SET EXERCISE A >> According to the article on the final space shuttle launch, how many seconds was the shuttle visible before it disappeared into the clouds?

Space shuttle thunders off for last voyage into history
CAPE CANAVERAL, Florida—Atlantis and four astronauts thundered into orbit Friday (Saturday in Manila) on the National Aeronautics and Space Administration’s last space shuttle voyage, writing the final chapter in a 30-year story of dazzling triumphs, shattering tragedy and, ultimately, unfulfilled expectations.
After days of gloomy forecasts full of rain and heavy cloud cover, the spaceship lifted off at 11:29 a.m.— just 2 1/2 minutes late—and embarked on the 135th shuttle mission. The crowd of spectators was estimated at nearly 1 million.
“Let’s light this fire one more time,” Comdr. Christopher Ferguson said just before taking flight.
The shuttle was visible for 42 seconds before disappearing into the clouds.
It will be at least three years—possibly five or more—before astronauts are launched again from US soil, and so this final journey of the shuttle era packed in crowds and roused emotions on a scale not seen since the Apollo moon shots. Nasa has set a long-term goal of flying to an asteroid and eventually Mars.
12 days in orbit
“Take a deep breath. Enjoy a little time here with your families again. But we’ve got a lot of work to do. We’ve got another program that we’ve got to get under way,” Nasa Administrator Charles Bolden told the launch control team after Atlantis reached orbit. He added: “We know what we’re doing. We know how to get there. We’ve just got to convince everybody else that we know what we’re doing.”
Atlantis’ crew will deliver a year’s worth of critical supplies to the International Space Station and return with as much trash as possible. The spaceship is scheduled to come home on July 20 after 12 days in orbit.
In a statement, US President Barack Obama saluted Nasa’s work force, saying, “You helped our country lead the space age, and you continue to inspire us each day.”
“Today’s launch may mark the final flight of the space shuttle,” he added, “but it propels us into the next era of our never-ending adventure to push the very frontiers of exploration and discovery in space.”
The four experienced space fliers rode Atlantis from the same launch pad used more than a generation ago by the Apollo moon-mission astronauts. Nasa waived its own weather rules in the final minutes of the countdown to allow the launch to go forward. In the end, though, the liftoff was delayed not by the weather but by the need to verify that the launch pad support equipment was retracted all the way.

SET EXERCISE B >> Reproduce, line for line, the rows below that name each living thing from kingdom down to scientific name, leaving the pictures out.

[Stored entries]
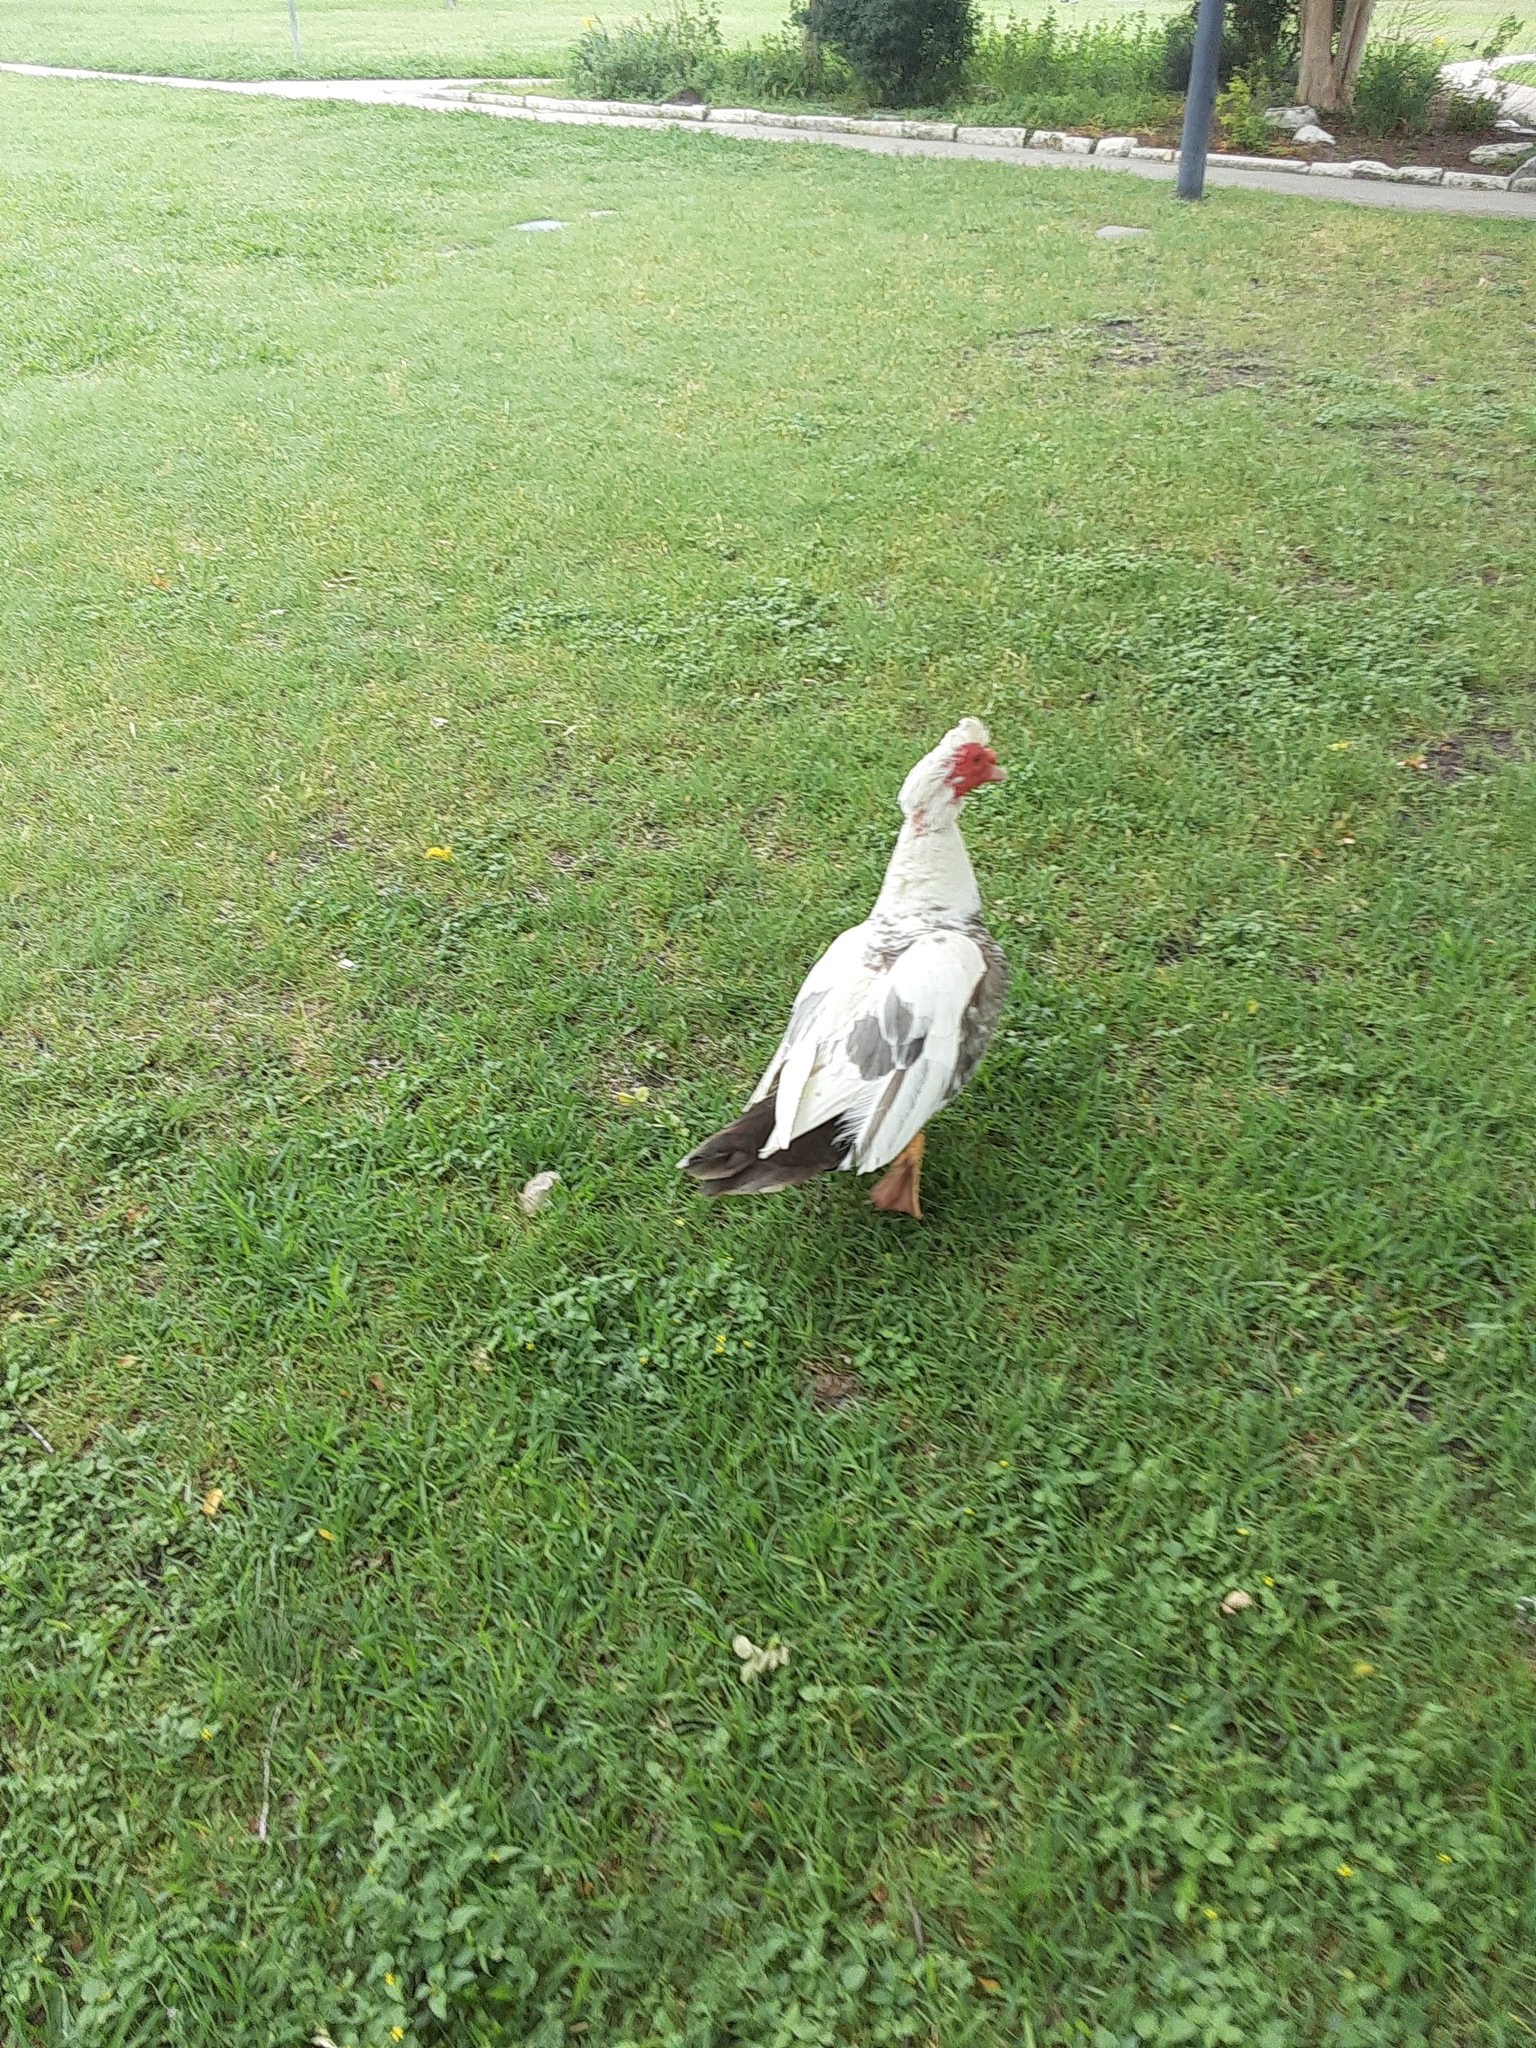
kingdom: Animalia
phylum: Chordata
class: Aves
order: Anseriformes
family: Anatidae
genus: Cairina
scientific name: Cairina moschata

FULL ANSWER A >> 42 seconds.

FULL ANSWER B >>
kingdom: Animalia
phylum: Chordata
class: Aves
order: Anseriformes
family: Anatidae
genus: Cairina
scientific name: Cairina moschata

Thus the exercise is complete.